New York, Sept.20 : New York City officials have reportedly pulled out all stops to prevent The Iranian President Mahmoud Ahmadinejad from laying a wreath at Ground Zero during his visit here next week.
New York Police Department, Secret Service and Port Authority officials are reported to have told the Iranian Mission that no one is allowed in the pit because it's a live construction site and dangerous. They said that if a wreath was to be laid, it could be "shoved" from a distance.
For a few hours yesterday, Police Commissioner Ray Kelly had City Hall and civic and religious leaders reeling with his remarks that talks were under way on a possible Ahmadinejad visit.
"They have expressed an interest in having the president do that [visit Ground Zero]," Kelly said at a news conference. "We are engaging in conversation with them right now as to that possibility. . . It is something we are prepared to handle if, in fact, it does happen."
In a terse clarification hours later, Kelly spokesman Paul Browne set the record straight.
"A request earlier this month to permit a visit by Iranian President Ahmadinejad to Ground Zero during the United Nations General Assembly was rejected in a meeting which included NYPD, Secret Service and Port Authority officials," his statement said.
"Requests for the Iranian president to visit the immediate area would also be opposed by the NYPD on security grounds."
According to sources, City Hall had quickly and decisively intervened.
The source noted itineraries for U.N. leaders aren't ever the concern of City Hall - and that it might not have even known about the Sept. 6 request. The source noted that Kelly, too, may have been caught off guard by a radio reporter's question that prompted the reply - and that Kelly answered in general terms.
But when it became clear the remarks had touched off a firestorm, the mayor himself stepped in and spoke to Kelly.
According to The New York Post, they both quickly realized "it was not going to happen," this source said. "I think everyone got on the same page quickly."
New York politicos were outraged at the prospect of the Iranian stepping on perhaps the city's most hallowed ground.
"It is unacceptable for Iranian President Ahmadinejad, who refuses to renounce and end his own country's support of terrorism, to visit the site of the deadliest terrorist attack on American soil in our nation's history," said Senator Hillary Rodham Clinton.
Former Mayor Rudy Giuliani called the idea "outrageous."
"This is a man who has made threats against America and Israel, is harbouring [Osama] Bin Laden's son and other al Qaeda leaders, is shipping arms to Iraqi insurgents and is pursuing the development of nuclear weapons," he said.
White House spokesman Gordon Johndroe said an Ahmadinejad visit to the World Trade Center site "is a matter for the City of New York, but it seems more than odd that the president of a country that is a state sponsor of terror would visit Ground Zero."

====

## WORK ORDER 1
Switch "Bankkártya" to "Hitelkártya" in the entries, from the start of the entries through the line holding "Közérdekű adatok", inclusive, and write out those lines with nothing else altered.
The article and the entries come from separate, unrelated sources.

## INFORMATION
====

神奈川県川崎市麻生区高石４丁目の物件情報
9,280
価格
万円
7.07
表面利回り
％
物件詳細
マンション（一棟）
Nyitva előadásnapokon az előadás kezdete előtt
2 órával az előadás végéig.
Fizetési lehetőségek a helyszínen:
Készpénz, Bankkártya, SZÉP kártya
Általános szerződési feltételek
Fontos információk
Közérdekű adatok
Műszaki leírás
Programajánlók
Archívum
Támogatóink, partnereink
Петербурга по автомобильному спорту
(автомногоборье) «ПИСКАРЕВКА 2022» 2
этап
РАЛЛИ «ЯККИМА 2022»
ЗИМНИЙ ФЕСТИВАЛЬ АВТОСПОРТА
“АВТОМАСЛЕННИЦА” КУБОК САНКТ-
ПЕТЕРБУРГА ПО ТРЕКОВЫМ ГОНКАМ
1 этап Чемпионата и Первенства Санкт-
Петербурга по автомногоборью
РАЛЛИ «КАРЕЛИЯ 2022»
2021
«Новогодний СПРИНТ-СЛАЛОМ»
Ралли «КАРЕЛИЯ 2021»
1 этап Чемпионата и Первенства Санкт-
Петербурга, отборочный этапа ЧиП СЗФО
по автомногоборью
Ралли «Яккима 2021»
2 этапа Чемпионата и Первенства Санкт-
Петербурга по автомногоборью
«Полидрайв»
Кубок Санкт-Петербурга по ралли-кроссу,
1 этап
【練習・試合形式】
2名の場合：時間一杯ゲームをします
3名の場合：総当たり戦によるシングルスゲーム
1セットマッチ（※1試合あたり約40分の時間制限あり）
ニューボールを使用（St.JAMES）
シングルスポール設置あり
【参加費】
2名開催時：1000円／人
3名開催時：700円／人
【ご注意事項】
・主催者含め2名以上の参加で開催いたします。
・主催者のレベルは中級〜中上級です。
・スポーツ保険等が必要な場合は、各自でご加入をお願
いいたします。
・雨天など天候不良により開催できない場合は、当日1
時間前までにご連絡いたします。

====

## WORK ORDER 2
According to the article, who issued the terse clarification that set the record straight after Kelly's remarks?

## ANSWER AREA 1
神奈川県川崎市麻生区高石４丁目の物件情報
9,280
価格
万円
7.07
表面利回り
％
物件詳細
マンション（一棟）
Nyitva előadásnapokon az előadás kezdete előtt
2 órával az előadás végéig.
Fizetési lehetőségek a helyszínen:
Készpénz, Hitelkártya, SZÉP kártya
Általános szerződési feltételek
Fontos információk
Közérdekű adatok

## ANSWER AREA 2
Kelly's spokesman, Paul Browne.